* RECORDS FOR THE EXERCISE:
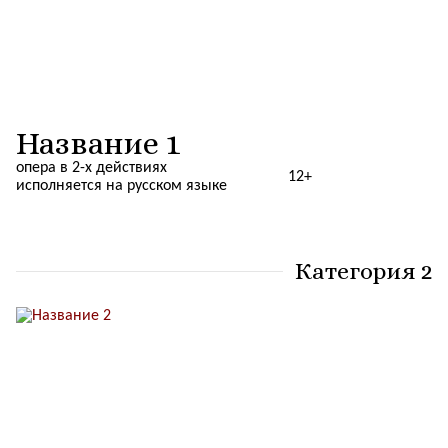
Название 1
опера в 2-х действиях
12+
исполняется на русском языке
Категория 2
* * *
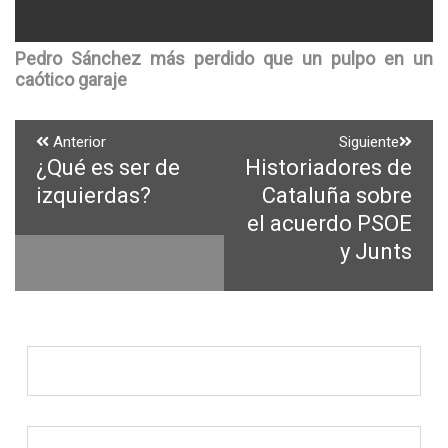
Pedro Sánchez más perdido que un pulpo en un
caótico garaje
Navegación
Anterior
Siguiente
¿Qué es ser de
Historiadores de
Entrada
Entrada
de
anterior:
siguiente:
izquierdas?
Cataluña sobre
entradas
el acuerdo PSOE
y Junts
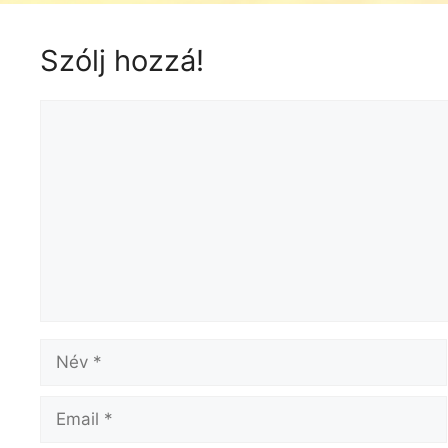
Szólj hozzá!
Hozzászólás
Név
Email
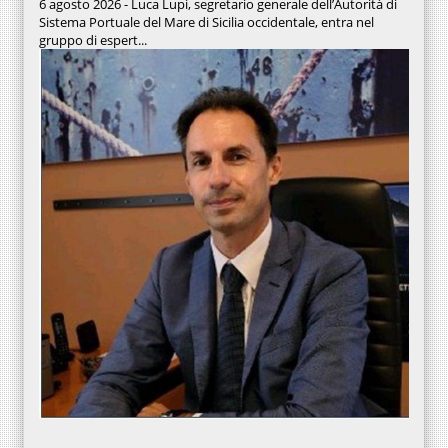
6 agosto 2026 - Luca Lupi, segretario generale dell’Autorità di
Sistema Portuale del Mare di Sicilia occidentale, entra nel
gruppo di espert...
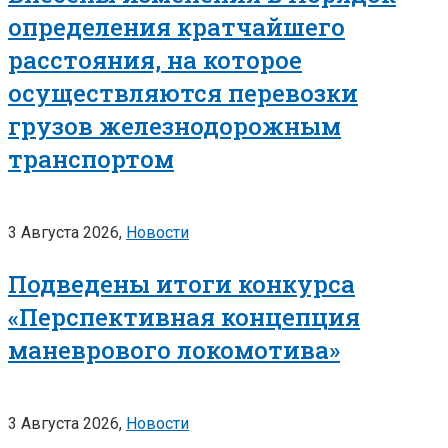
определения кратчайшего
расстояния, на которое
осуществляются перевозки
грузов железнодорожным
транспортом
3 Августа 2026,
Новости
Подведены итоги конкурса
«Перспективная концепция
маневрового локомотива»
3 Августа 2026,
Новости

* YOUR GOAL: Retype exactly the span of lines from the one with "опера в 2-х действиях" through the one with "Категория 2"; include both ends and omit the rest of the material.

* ANSWER AREA:
опера в 2-х действиях
12+
исполняется на русском языке
Категория 2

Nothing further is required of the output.